Jakarta, tvOnenews.com - Mahkamah Konstitusi (MK) menegaskan masing-masing sistem pemilu baik proporsional terbuka maupun tertutup memiliki kelebihan dan kekurangan yang perlu diantisipasi.
Menurut MK, apapun sistem pemilu yang dipilih, kelebihan dan kekurangan pasti menyertai sistem tersebut.
Kelebihan dan kekurangan sistem pemilu proporsional terbuka dan tertutup ini disampaikan oleh Hakim MK Suhartoyo saat membacakan putusan MK atas uji materi perkara Nomor 114/PUU-XIX/2022 soal sistem pemilu di Gedung MK, Jakarta, Rabu (15/6/2023).
"Sistem proporsional dengan daftar terbuka maupun proporsional dengan daftar duduk memiliki kelebihan dan kekurangan masing masing adalah fakta yang tidak mungkin untuk dibantah bahkan kelebihan dan kelemahan tiap-tiap varian sistem pemilihan umum dimaksud hampir selalu berkaitan dengan erat dengan implikasi dan penerapannya dalam praktik penyelenggaraan pemilihan umum," kata Suhartoyo.
"Artinya apapun bentuk sistem yang dipilih kelebihan dan kelemahan masing masing akan selalu menyertainya," tambah Suhartoyo.
Suhartoyo membeberkan kelebihan sistem proporsional terbuka, antara lain meningkatkan kualitas kampanye dan program kerja para caleg untuk mendapatkan suara sebanyak mungkin sehingga bisa memperoleh kursi di lembaga perwakilan.
Selain itu, memungkinkan pemilih menentukan calon secara langsung dan pemilih memiliki kebebasan memilih dari partai politik tertentu tanpa terikat nomor urut yang telah ditetapkan oleh partai tersebut.
"Hal ini memberikan fleksibilitas pemilih untuk memilih calon yang mereka anggap paling kompeten atau sesuai dengan preferensi mereka," tandas Suhartoyo.
Tak hanya itu, kata Suhartoyo, sistem proporsional terbuka dinilai lebih demokratis.
Pasalnya, dalam sistem ini, representasi politik didasarkan pada jumlah suara yang diterima oleh partai politik atau calon sehingga memberikan kesempatan yang lebih adil bagi partai atau calon yang mendapatkan dukungan publik yang signifikan.
Sementara, kata Suhartoyo, kekurangan sistem proporsional terbuka adalah memberikan peluang terjadinya politik uang.
Menurut dia, keberadaan modal politik yang besar ini dapat menjadi hambatan bagi kandidat dari latar belakang ekonomi yang lebih rendah untuk berpartisipasi.
Disebutkan juga bahwa sistem proporsional terbuka juga dapat mereduksi peran partai politik karena terbuka kemungkinan adanya jarak antara anggota calon legislatif dengan partai politik.
"Kelemahan lainnya adalah pendidikan politik oleh partai politik yang tidak optimal, di mana partai politik cenderung memiliki peran yang lebih rendah dalam memberikan pendidikan politik kepada pemilih, akibatnya partai politik menjadi kurang fokus dalam memberikan informasi dan pemahaman yang mendalam tentang isu isu politik kepada pemilih," ungkap Suhartoyo.
Lebih lanjut, Suhartoyo membeberkan kelebihan dan kekurangan sistem pemilu proporsional tertutup.
Kelebihannya antara lain, parpol bisa lebih mudah mengawasi dan mengontrol lembaga perwakilan dan mendorong kader terbaik untuk menjadi anggota legislatif sehingga meningkatkan kualitas dan kompetensi para wakil rakyat yang terpilih.
"Sistem ini (proporsional tertutup) juga dapat mendorong partai politik untuk melakukan kaderisasi dan pendidikan politik dengan adanya fokus yang lebih kuat pada pembentukan kader.

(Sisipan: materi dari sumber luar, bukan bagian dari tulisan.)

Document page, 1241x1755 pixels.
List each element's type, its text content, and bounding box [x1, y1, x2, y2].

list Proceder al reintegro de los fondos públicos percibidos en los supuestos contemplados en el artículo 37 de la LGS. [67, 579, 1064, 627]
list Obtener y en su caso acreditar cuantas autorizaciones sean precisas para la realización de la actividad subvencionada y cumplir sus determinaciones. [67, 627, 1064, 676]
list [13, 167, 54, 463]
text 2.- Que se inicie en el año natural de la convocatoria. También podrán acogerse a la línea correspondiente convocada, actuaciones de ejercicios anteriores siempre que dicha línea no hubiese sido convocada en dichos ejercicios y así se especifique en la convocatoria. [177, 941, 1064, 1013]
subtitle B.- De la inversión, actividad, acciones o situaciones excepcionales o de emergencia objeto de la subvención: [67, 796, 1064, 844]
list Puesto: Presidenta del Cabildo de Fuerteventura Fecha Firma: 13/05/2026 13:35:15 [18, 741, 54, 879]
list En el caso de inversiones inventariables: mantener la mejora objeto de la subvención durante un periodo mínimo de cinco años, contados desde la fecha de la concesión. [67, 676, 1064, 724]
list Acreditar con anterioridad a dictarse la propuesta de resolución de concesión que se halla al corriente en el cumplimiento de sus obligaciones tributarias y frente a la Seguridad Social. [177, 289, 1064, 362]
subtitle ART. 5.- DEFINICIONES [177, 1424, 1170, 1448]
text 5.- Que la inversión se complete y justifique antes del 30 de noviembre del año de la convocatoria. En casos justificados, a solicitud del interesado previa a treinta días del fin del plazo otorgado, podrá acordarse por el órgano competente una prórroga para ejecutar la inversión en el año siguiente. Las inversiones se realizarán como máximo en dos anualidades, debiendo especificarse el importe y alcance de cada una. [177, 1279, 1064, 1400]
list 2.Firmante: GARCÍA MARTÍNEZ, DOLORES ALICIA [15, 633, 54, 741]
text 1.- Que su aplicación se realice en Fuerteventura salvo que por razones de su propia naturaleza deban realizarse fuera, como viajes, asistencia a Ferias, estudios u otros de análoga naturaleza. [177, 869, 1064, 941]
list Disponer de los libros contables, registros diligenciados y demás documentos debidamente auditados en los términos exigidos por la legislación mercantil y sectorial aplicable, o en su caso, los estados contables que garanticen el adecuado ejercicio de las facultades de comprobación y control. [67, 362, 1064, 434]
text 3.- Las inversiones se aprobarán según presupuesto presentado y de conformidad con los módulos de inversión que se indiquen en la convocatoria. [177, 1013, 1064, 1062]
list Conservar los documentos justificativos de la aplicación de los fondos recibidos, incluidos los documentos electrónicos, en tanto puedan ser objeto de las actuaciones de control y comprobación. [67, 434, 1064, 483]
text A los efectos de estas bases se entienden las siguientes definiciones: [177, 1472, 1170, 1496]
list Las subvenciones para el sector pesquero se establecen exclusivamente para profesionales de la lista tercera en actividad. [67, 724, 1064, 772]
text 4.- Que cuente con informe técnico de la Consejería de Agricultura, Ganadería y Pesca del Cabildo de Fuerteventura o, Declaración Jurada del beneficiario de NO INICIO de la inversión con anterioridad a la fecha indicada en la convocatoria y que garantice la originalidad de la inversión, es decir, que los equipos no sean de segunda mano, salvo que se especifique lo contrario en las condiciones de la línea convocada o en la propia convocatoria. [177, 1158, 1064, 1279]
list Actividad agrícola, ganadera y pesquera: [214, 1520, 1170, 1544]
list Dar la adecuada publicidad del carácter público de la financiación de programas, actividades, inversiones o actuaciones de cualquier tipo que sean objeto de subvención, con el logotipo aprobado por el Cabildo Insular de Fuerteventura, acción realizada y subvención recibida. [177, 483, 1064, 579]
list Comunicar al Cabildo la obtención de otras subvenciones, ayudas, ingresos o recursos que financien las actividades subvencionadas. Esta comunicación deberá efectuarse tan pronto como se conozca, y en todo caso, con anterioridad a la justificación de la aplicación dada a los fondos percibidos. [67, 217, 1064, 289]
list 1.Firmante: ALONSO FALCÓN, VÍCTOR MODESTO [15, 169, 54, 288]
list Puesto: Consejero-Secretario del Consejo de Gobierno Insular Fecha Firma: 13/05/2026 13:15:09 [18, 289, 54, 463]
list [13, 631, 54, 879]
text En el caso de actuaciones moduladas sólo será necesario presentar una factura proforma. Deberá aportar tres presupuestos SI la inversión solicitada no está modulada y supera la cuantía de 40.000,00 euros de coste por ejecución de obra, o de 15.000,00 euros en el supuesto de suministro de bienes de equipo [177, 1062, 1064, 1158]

Selain itu sistem ini juga berpotensi meminimalkan praktik politik uang dan kampanye hitam dengan mekanisme seleksi internal yang ketat partai politik," jelas Suhartoyo.
Sedangkan, kekurangan sistem proporsional tertutup, antara lain pemilih memiliki ruang yang terbatas dalam menentukan calon anggota DPR DPRD karena pemilih tidak memiliki kesempatan untuk secara langsung memilih calon yang mereka pilih.
Selain itu, sistem ini, sistem ini berpotensi terjadinya nepotisme politik pada internal partai politik di mana partai politik lebih cenderung memilih atau mendukung calon dari keluarga atau lingkaran paling dekat partai politik tanpa mempertimbangkan kualitas dan kompetensi calon secara obyektif.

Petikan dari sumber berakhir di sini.